### ACTIVITY LIST
1. In the fairness-constraint excerpt, do these statements agree with it: (a) the additive fairness slack is 0.05, (b) the model is built with unconstrained set to True, (c) training runs for 40 loops? Answer yes or no for each and quote the deciding words.
2. Reproduce everything in the fairness-constraint excerpt from "We allow an" down to "over each epoch.".

### SELECTED PASSAGE
We allow an additive fairness slack of 0.05. That is, when training and evaluating the fairness constraints, the true positive rate difference between protected group has to be at least that of the overall dataset up to a slack of at most 0.05. Thus, the fairness constraints would be of the form TPR_p >= TPR - 0.05, where TPR_p and TPR denotes the true positive rates of the protected group and the overall dataset, respectively.
In [8]:
model = Model(tpr_max_diff=0.05)
model.build_train_op(0.01, unconstrained=False)
# training_helper returns the list of errors and violations over each epoch.
train_errors, train_violations, test_errors, test_violations = training_helper(
model,
train_df,
test_df,
100,
num_iterations_per_loop=326,
num_loops=40)
In [9]:
print("Train Error", train_errors[-1])
print("Train Violation", max(train_violations[-1]))
print()
print("Test Error", test_errors[-1])
print("Test Violation", max(test_violations[-1]))

### INFORMATION PROVIDED
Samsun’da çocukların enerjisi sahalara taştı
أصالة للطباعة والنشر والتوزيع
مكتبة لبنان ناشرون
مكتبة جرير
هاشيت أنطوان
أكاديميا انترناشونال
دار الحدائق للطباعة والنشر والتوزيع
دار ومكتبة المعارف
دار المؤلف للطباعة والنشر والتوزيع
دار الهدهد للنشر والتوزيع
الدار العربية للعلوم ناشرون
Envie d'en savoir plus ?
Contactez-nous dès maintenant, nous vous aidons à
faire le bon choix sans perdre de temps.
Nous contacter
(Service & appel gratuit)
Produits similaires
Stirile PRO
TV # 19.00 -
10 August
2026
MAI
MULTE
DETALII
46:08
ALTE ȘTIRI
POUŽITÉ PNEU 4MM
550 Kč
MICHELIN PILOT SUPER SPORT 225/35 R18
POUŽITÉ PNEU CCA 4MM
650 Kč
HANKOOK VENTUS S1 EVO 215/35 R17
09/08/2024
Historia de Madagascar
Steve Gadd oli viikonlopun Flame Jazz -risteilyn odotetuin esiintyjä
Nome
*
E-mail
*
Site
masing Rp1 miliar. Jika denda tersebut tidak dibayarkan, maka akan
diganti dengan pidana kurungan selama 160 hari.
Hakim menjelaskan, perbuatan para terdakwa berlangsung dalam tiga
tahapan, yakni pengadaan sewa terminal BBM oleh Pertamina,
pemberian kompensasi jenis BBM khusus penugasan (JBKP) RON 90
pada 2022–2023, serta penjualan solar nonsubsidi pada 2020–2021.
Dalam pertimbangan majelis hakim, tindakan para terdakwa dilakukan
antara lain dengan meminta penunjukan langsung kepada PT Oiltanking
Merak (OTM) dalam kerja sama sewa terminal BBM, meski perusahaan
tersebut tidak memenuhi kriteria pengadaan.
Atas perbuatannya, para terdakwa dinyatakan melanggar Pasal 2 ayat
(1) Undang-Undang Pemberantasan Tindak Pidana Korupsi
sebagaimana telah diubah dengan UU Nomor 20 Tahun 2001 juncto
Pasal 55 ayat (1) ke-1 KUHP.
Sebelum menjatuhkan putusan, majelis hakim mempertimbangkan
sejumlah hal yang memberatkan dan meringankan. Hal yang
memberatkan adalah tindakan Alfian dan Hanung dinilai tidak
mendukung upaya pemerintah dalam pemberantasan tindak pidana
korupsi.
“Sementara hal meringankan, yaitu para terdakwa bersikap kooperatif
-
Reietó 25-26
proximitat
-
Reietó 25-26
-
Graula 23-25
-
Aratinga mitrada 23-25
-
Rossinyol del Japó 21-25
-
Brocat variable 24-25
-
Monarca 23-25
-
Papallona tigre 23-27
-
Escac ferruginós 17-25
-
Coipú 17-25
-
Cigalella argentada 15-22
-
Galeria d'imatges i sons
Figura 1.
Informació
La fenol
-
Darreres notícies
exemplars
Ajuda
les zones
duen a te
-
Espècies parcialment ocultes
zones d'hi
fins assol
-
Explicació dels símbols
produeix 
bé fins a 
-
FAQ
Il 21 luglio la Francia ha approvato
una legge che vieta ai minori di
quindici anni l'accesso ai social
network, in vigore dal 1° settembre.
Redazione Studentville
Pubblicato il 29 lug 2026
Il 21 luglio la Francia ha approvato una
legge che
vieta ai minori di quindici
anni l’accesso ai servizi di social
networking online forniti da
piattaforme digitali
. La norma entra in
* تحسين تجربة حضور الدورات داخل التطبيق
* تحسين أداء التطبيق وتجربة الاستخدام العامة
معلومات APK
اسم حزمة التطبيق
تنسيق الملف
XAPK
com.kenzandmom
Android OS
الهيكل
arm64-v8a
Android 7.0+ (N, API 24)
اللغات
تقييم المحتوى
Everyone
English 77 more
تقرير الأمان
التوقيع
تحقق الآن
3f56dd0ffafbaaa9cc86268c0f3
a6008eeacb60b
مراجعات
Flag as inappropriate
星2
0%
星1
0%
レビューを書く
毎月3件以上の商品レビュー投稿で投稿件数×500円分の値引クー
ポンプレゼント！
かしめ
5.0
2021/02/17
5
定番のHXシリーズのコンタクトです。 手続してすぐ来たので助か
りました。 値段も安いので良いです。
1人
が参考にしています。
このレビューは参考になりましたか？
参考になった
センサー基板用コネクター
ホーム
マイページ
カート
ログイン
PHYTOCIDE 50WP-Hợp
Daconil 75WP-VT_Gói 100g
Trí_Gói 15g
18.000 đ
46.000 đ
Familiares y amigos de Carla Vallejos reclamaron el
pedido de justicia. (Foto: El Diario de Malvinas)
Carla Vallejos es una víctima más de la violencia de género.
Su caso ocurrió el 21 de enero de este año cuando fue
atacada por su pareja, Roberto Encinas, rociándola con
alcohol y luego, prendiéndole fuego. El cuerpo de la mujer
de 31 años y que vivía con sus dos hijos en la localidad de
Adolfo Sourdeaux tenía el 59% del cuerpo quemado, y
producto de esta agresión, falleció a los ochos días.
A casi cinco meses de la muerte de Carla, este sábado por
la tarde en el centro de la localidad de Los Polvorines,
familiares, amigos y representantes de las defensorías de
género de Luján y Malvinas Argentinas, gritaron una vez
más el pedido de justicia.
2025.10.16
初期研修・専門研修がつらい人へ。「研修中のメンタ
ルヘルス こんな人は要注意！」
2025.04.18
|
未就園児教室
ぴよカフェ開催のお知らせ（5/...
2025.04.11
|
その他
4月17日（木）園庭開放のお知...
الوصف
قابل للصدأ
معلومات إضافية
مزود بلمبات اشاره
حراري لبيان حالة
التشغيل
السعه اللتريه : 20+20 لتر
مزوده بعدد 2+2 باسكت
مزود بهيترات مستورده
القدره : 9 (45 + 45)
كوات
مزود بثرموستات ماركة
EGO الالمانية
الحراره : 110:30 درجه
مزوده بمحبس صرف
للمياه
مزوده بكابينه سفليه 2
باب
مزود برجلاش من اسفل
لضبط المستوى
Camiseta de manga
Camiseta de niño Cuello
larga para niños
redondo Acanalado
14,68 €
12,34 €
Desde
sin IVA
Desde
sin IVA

### ANSWERS
1.
(a) Yes: "We allow an additive fairness slack of 0.05."
(b) No: "model.build_train_op(0.01, unconstrained=False)"
(c) Yes: "num_loops=40"

2.
We allow an additive fairness slack of 0.05. That is, when training and evaluating the fairness constraints, the true positive rate difference between protected group has to be at least that of the overall dataset up to a slack of at most 0.05. Thus, the fairness constraints would be of the form TPR_p >= TPR - 0.05, where TPR_p and TPR denotes the true positive rates of the protected group and the overall dataset, respectively.
In [8]:
model = Model(tpr_max_diff=0.05)
model.build_train_op(0.01, unconstrained=False)
# training_helper returns the list of errors and violations over each epoch.